L'8 marzo, Festa della Donna, si aprirà a Venezia, nelle sale di Ca' Pesaro, una prestigiosa mostra di documenti animatori della quale sono Raffaele Santoro, direttore dell'Archivio di Stato cittadino da cui il materiale proviene, e Alessandra Santoro, diplomatista di quell'Università. Trenta documenti, datati tra 847 (il primo, venerabile) e la fine del Quattrocento, per illustrare il tema – che dà il titolo alla mostra – «Donne di Venezia». L'agire femminile tra antiche subordinazioni e nuove libertà. Tra quei documenti, trova posto la lista di quegli oggetti preziosi.
Ma di che si tratta? La risposta spiega perché quel documento diventerà per i visitatori la massima attrazione. Si tratta, nientemeno, che del tesoro di Marco Polo: e in quanto tale era già noto e pubblicato.
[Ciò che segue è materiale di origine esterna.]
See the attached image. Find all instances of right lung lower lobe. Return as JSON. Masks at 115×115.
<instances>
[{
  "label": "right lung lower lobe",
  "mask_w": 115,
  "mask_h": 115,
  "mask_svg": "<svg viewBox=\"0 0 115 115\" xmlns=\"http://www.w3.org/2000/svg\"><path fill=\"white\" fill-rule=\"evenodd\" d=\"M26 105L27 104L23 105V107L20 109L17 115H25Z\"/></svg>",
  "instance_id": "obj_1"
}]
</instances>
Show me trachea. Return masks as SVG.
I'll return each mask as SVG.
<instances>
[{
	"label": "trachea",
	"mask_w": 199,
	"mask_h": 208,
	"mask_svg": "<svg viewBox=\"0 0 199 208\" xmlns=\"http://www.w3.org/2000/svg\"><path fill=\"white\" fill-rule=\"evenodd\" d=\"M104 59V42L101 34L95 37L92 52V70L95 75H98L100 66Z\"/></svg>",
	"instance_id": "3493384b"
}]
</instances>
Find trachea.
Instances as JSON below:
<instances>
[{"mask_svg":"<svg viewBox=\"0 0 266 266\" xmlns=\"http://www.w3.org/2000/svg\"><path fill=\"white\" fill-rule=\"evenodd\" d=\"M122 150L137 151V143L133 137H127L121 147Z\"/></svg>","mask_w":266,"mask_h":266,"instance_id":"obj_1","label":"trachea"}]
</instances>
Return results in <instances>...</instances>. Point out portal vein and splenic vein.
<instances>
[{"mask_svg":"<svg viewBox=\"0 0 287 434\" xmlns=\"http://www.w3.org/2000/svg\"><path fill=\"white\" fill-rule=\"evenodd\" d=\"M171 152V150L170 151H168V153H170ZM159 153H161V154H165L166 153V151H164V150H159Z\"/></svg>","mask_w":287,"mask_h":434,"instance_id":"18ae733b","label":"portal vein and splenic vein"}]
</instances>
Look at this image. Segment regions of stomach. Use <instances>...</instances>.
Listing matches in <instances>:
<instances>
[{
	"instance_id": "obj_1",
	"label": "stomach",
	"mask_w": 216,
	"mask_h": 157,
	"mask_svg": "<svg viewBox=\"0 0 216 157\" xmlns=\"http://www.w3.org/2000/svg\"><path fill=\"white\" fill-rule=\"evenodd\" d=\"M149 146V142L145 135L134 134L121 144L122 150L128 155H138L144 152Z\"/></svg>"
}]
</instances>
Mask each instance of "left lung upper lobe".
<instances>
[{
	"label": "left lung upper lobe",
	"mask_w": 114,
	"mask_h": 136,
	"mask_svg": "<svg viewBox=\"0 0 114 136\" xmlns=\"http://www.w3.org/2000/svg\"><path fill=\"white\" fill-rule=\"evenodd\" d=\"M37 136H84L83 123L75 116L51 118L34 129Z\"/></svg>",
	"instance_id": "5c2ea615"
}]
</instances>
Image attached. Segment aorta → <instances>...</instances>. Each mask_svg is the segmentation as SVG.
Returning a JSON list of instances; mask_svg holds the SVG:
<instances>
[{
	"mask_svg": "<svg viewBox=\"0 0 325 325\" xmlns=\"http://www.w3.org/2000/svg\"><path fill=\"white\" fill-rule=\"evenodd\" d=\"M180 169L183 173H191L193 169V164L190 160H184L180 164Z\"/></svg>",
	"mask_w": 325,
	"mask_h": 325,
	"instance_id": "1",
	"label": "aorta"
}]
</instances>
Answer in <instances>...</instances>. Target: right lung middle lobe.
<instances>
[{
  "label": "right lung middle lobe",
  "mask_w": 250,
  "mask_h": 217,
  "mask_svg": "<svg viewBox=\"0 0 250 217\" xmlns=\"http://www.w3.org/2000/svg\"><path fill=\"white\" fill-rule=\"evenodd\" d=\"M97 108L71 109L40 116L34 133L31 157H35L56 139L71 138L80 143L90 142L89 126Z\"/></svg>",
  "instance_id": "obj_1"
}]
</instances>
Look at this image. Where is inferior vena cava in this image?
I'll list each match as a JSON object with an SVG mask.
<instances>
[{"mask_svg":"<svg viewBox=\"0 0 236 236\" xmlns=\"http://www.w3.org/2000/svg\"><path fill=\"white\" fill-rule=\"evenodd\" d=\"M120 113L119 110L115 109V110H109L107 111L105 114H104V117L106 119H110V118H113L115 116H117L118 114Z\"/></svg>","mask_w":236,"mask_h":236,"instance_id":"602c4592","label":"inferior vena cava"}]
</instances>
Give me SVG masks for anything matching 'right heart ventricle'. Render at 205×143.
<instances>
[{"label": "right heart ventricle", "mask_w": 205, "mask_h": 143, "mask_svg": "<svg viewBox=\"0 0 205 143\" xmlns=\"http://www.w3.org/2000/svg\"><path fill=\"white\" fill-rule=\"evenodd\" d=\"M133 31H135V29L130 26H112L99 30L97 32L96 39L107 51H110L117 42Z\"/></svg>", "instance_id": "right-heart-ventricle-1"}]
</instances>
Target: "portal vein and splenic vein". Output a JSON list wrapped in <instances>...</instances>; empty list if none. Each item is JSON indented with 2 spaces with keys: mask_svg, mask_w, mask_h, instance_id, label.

L'intenzione degli espositori è tuttavia diversa e meno spettacolare, ma ben più raffinata, della semplice esposizione di una curiosità poliana. Qui siamo di fronte alla testimonianza della lucida volontà e della vittoria in tribunale di una donna. Una donna anziana e vedova, per giunta. Non era una cosa poi tanto comune.